Pórtico (2026)

Compuesta a comienzos de 2026, Pórtico surge desde una búsqueda principalmente tímbrica. Más que partir desde una idea abstracta o desde una estructura formal preconcebida, la obra comenzó desde la sonoridad misma: la necesidad de construir un pequeño mundo instrumental donde cada timbre tuviera un rol muy específico dentro del equilibrio del conjunto.

El ensamble fue definido cuidadosamente desde el inicio. El clarinete bajo aporta una voz grave oscura y resonante; el corno inglés introduce una sonoridad más cálida y redonda en el registro agudo; el arpa actúa como eje armónico y articulador tímbrico; y el vibráfono agrega brillo, ataque y resonancia percutiva. La combinación buscaba alejarse de las formaciones camerísticas más habituales y explorar un balance sonoro menos convencional.

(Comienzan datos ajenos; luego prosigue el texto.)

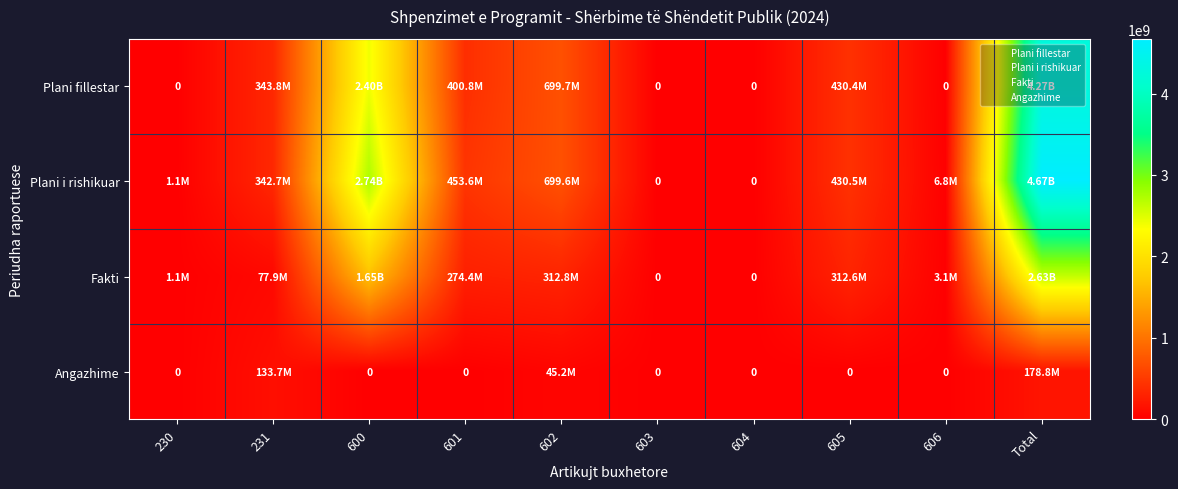

List the series in order of their peak value, lowest first.

Angazhime, Fakti, Plani fillestar, Plani i rishikuar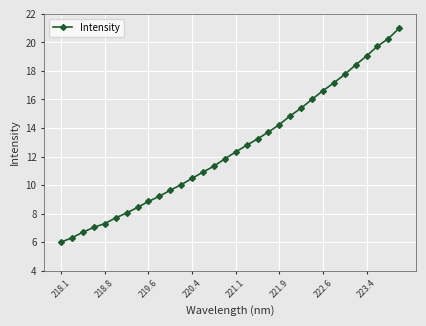

What is the average value?

12.6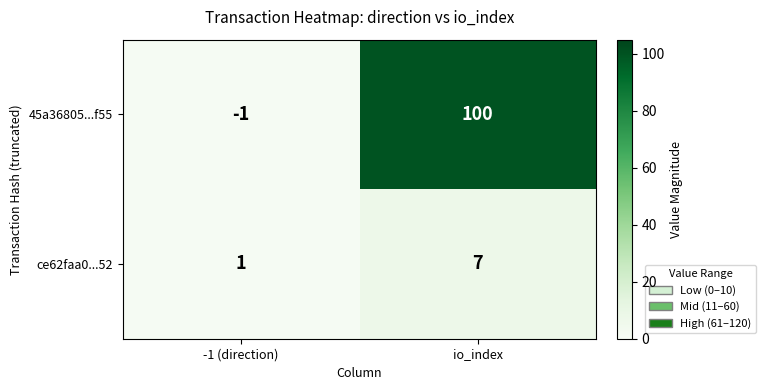

At how many categories does at least one series exceed 19?

1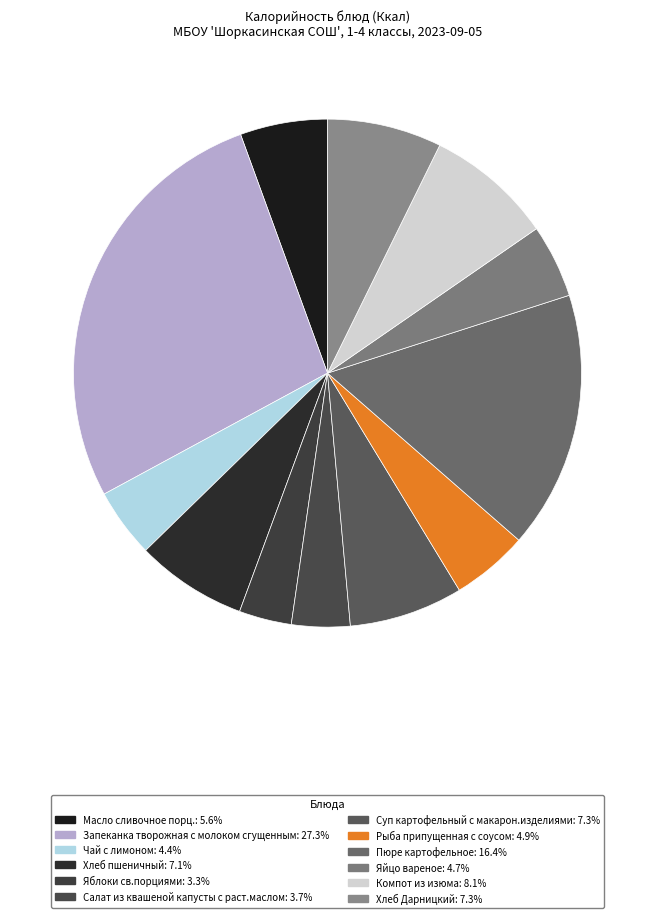

What is the smallest slice in the pie chart?

Яблоки св.порциями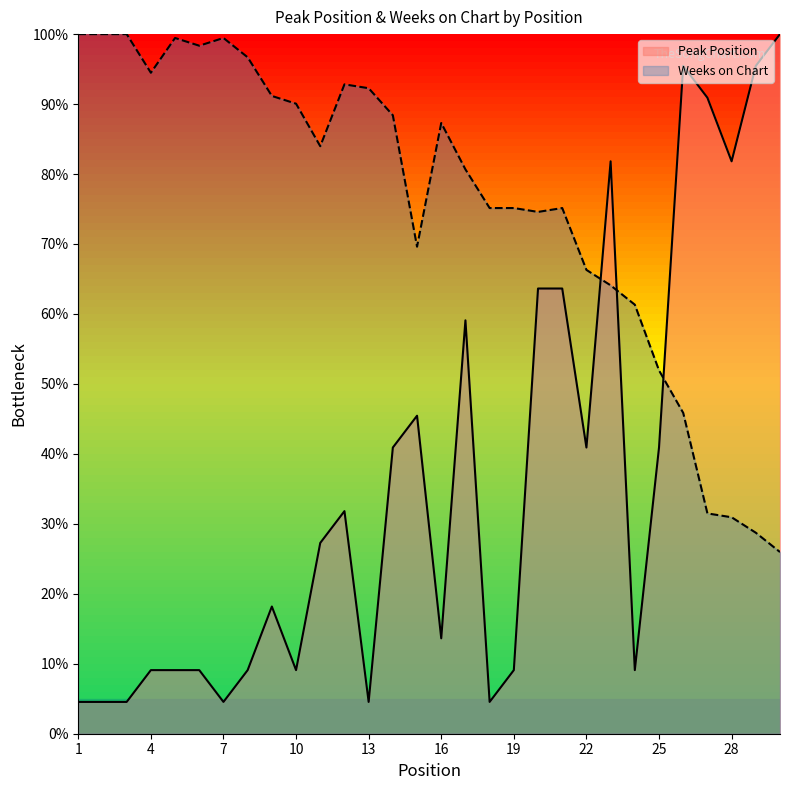

What is the difference between the Weeks on Chart values at 9 and 19?

16.0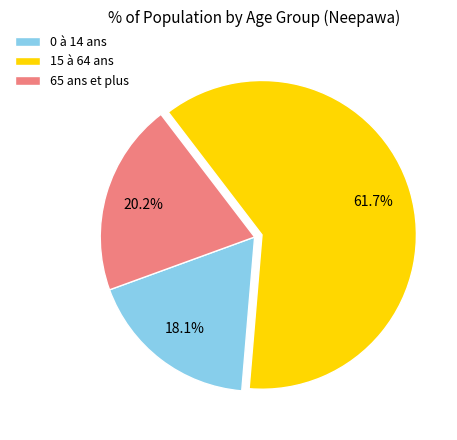

Which has a higher value, 0 à 14 ans or 15 à 64 ans?

15 à 64 ans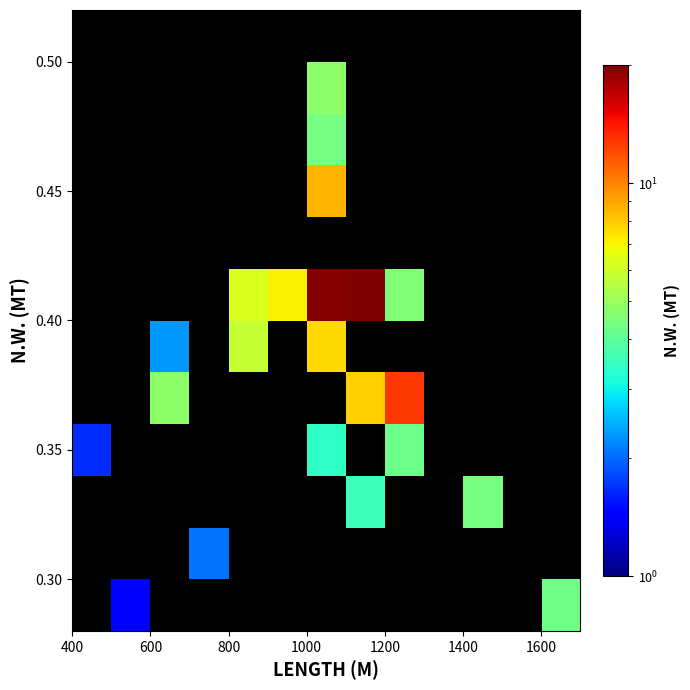

How many data points does each series have?

13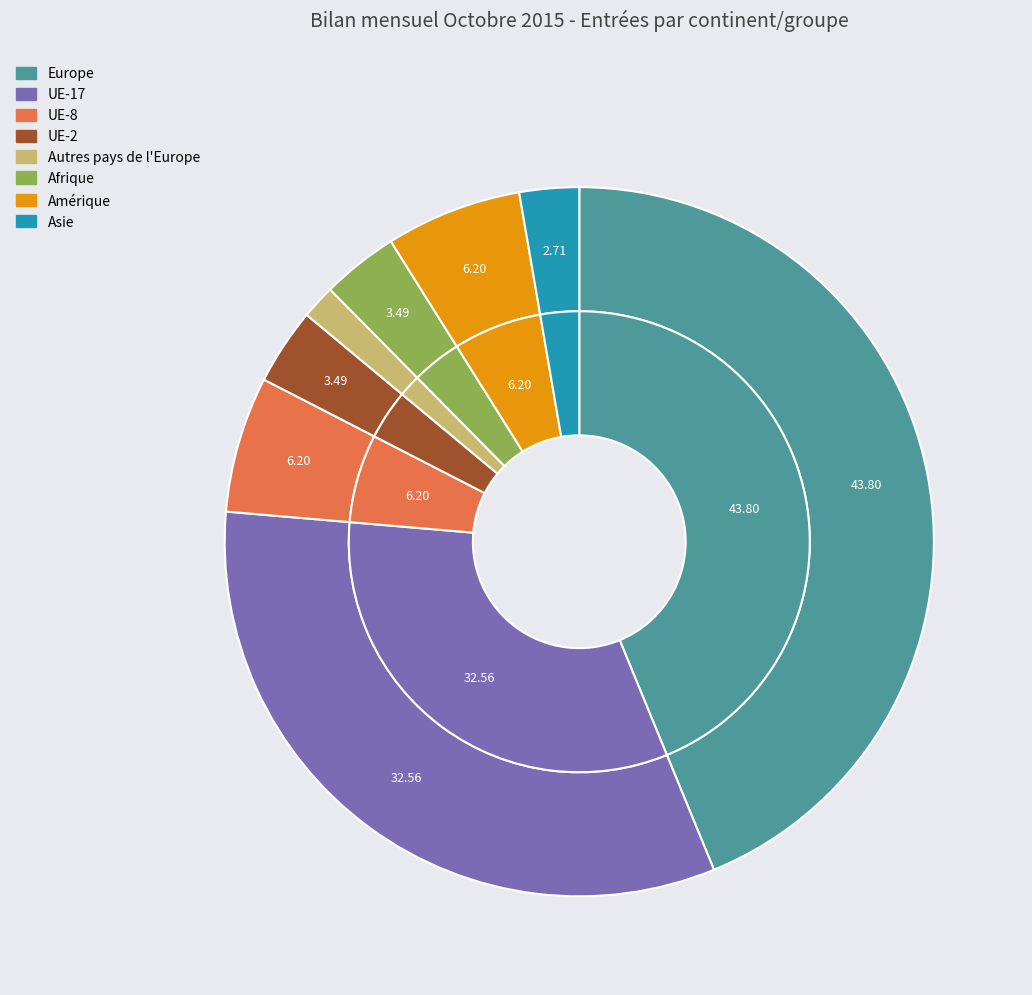

To the nearest percent, what is the difference between the Europe and Asie slice percentages?

41%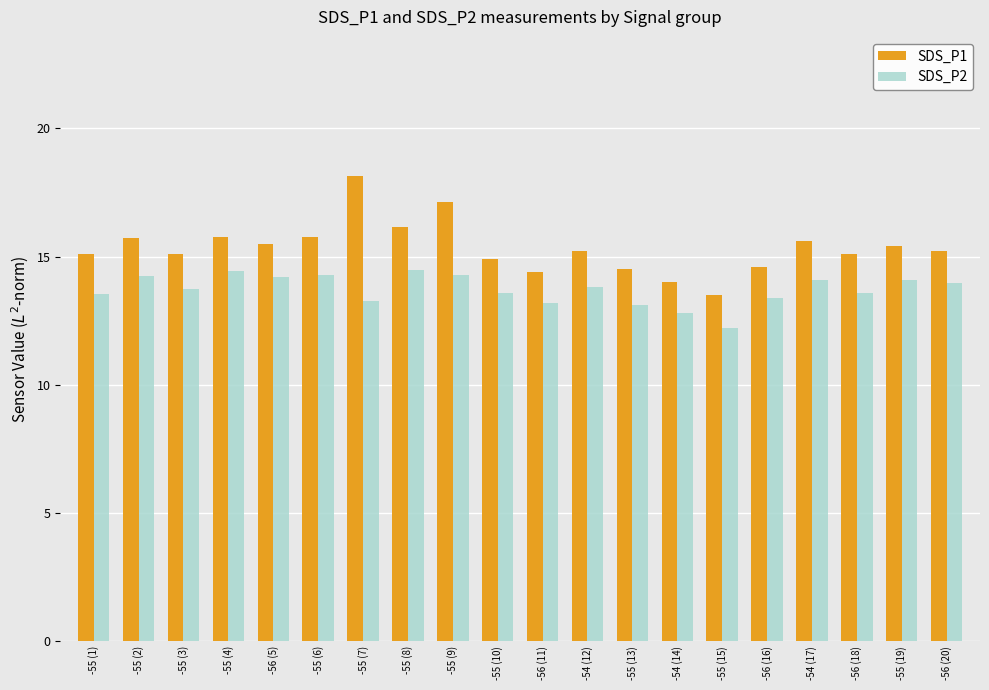

How many data points does each series have?

20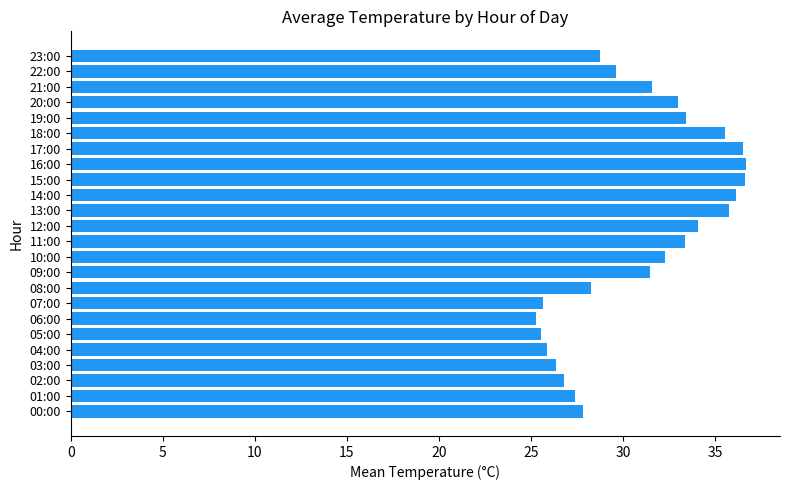

Which has a higher value, 05:00 or 13:00?

13:00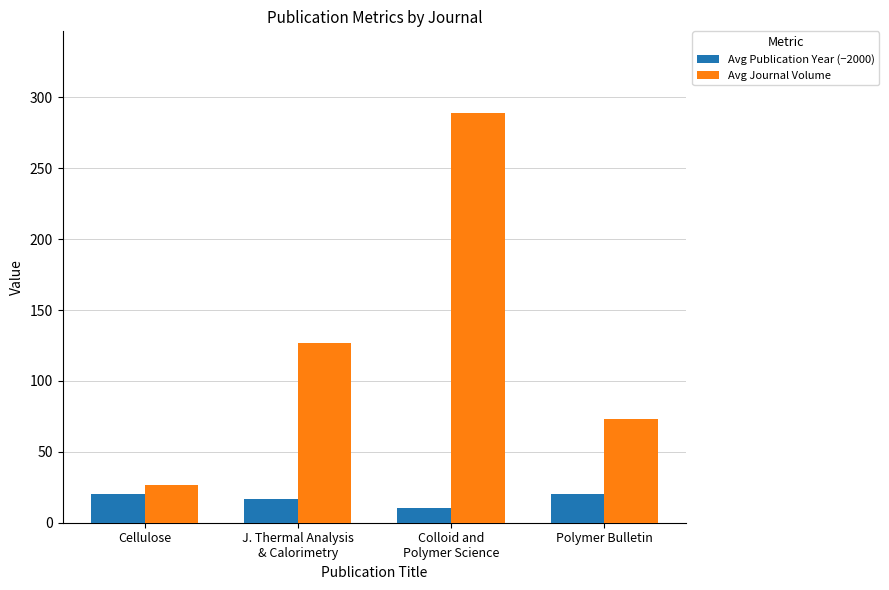

What is the label of the 2nd bar from the left?

J. Thermal Analysis
& Calorimetry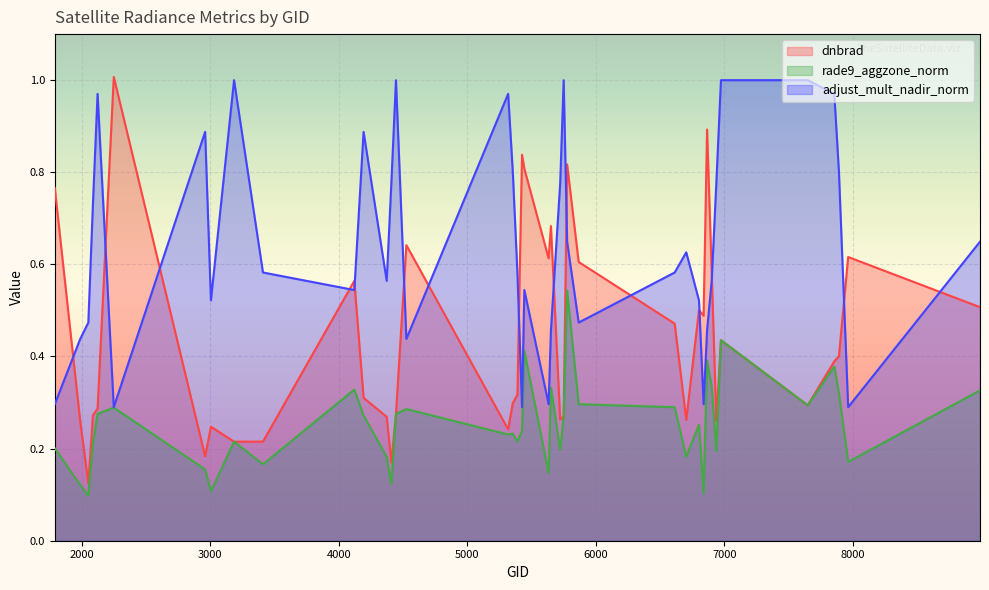

Does the chart display data point markers on the line(s)?

No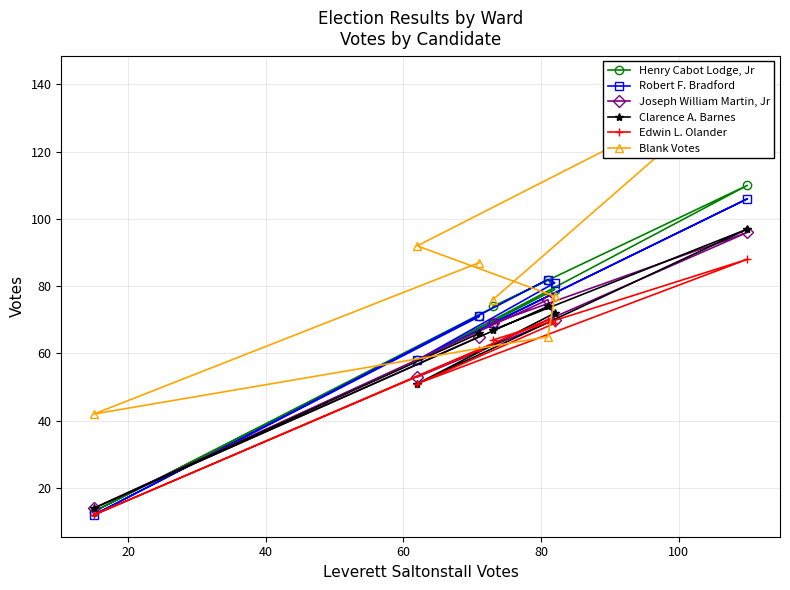

What is the lowest value of the Blank Votes series?

42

Muchas decisiones compositivas nacieron directamente de las posibilidades y limitaciones reales de estos instrumentos. En particular, la escritura del arpa —y las restricciones propias de sus cambios de pedal— condicionó parte importante de la armonía y de las modulaciones de la obra, obligando a buscar soluciones que privilegiaran la fluidez sonora y la naturalidad idiomática antes que la complejidad puramente teórica.

Formalmente, Pórtico se articula en torno a una estructura A–B–A’, precedida por una breve introducción y cerrada por una coda final. A lo largo de la obra los instrumentos van desplazando progresivamente sus funciones: materiales melódicos, armónicos y rítmicos migran entre las distintas voces, generando una sensación de transformación interna más que de contraste abrupto.

El nombre de la obra alude precisamente a esa idea de umbral. Pórtico fue concebida como una entrada hacia nuevas exploraciones sonoras y como el inicio de una etapa compositiva centrada en la construcción de paisajes tímbricos y equilibrios instrumentales poco habituales.